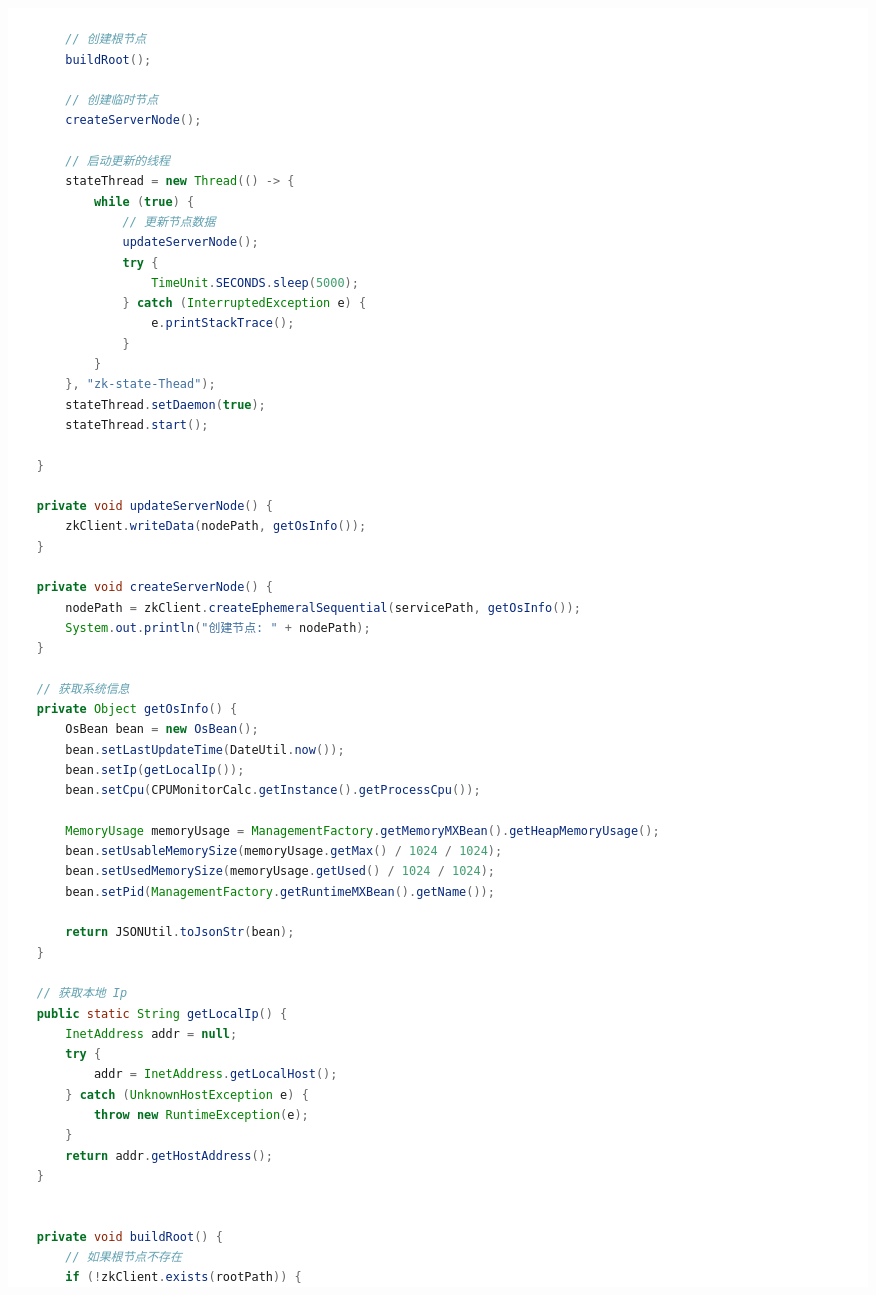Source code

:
 ```java

        // 创建根节点
        buildRoot();

        // 创建临时节点
        createServerNode();

        // 启动更新的线程
        stateThread = new Thread(() -> {
            while (true) {
                // 更新节点数据
                updateServerNode();
                try {
                    TimeUnit.SECONDS.sleep(5000);
                } catch (InterruptedException e) {
                    e.printStackTrace();
                }
            }
        }, "zk-state-Thead");
        stateThread.setDaemon(true);
        stateThread.start();

    }

    private void updateServerNode() {
        zkClient.writeData(nodePath, getOsInfo());
    }

    private void createServerNode() {
        nodePath = zkClient.createEphemeralSequential(servicePath, getOsInfo());
        System.out.println("创建节点: " + nodePath);
    }

    // 获取系统信息
    private Object getOsInfo() {
        OsBean bean = new OsBean();
        bean.setLastUpdateTime(DateUtil.now());
        bean.setIp(getLocalIp());
        bean.setCpu(CPUMonitorCalc.getInstance().getProcessCpu());

        MemoryUsage memoryUsage = ManagementFactory.getMemoryMXBean().getHeapMemoryUsage();
        bean.setUsableMemorySize(memoryUsage.getMax() / 1024 / 1024);
        bean.setUsedMemorySize(memoryUsage.getUsed() / 1024 / 1024);
        bean.setPid(ManagementFactory.getRuntimeMXBean().getName());

        return JSONUtil.toJsonStr(bean);
    }

    // 获取本地 Ip
    public static String getLocalIp() {
        InetAddress addr = null;
        try {
            addr = InetAddress.getLocalHost();
        } catch (UnknownHostException e) {
            throw new RuntimeException(e);
        }
        return addr.getHostAddress();
    }


    private void buildRoot() {
        // 如果根节点不存在
        if (!zkClient.exists(rootPath)) {
```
• • • • •
- WHAT NEEDS TO BE DONE: The reply must match the records exactly, apart from the pictures, which are left out.

- FINAL ANSWER:
Source code

:
 ```java

        // 创建根节点
        buildRoot();

        // 创建临时节点
        createServerNode();

        // 启动更新的线程
        stateThread = new Thread(() -> {
            while (true) {
                // 更新节点数据
                updateServerNode();
                try {
                    TimeUnit.SECONDS.sleep(5000);
                } catch (InterruptedException e) {
                    e.printStackTrace();
                }
            }
        }, "zk-state-Thead");
        stateThread.setDaemon(true);
        stateThread.start();

    }

    private void updateServerNode() {
        zkClient.writeData(nodePath, getOsInfo());
    }

    private void createServerNode() {
        nodePath = zkClient.createEphemeralSequential(servicePath, getOsInfo());
        System.out.println("创建节点: " + nodePath);
    }

    // 获取系统信息
    private Object getOsInfo() {
        OsBean bean = new OsBean();
        bean.setLastUpdateTime(DateUtil.now());
        bean.setIp(getLocalIp());
        bean.setCpu(CPUMonitorCalc.getInstance().getProcessCpu());

        MemoryUsage memoryUsage = ManagementFactory.getMemoryMXBean().getHeapMemoryUsage();
        bean.setUsableMemorySize(memoryUsage.getMax() / 1024 / 1024);
        bean.setUsedMemorySize(memoryUsage.getUsed() / 1024 / 1024);
        bean.setPid(ManagementFactory.getRuntimeMXBean().getName());

        return JSONUtil.toJsonStr(bean);
    }

    // 获取本地 Ip
    public static String getLocalIp() {
        InetAddress addr = null;
        try {
            addr = InetAddress.getLocalHost();
        } catch (UnknownHostException e) {
            throw new RuntimeException(e);
        }
        return addr.getHostAddress();
    }


    private void buildRoot() {
        // 如果根节点不存在
        if (!zkClient.exists(rootPath)) {
```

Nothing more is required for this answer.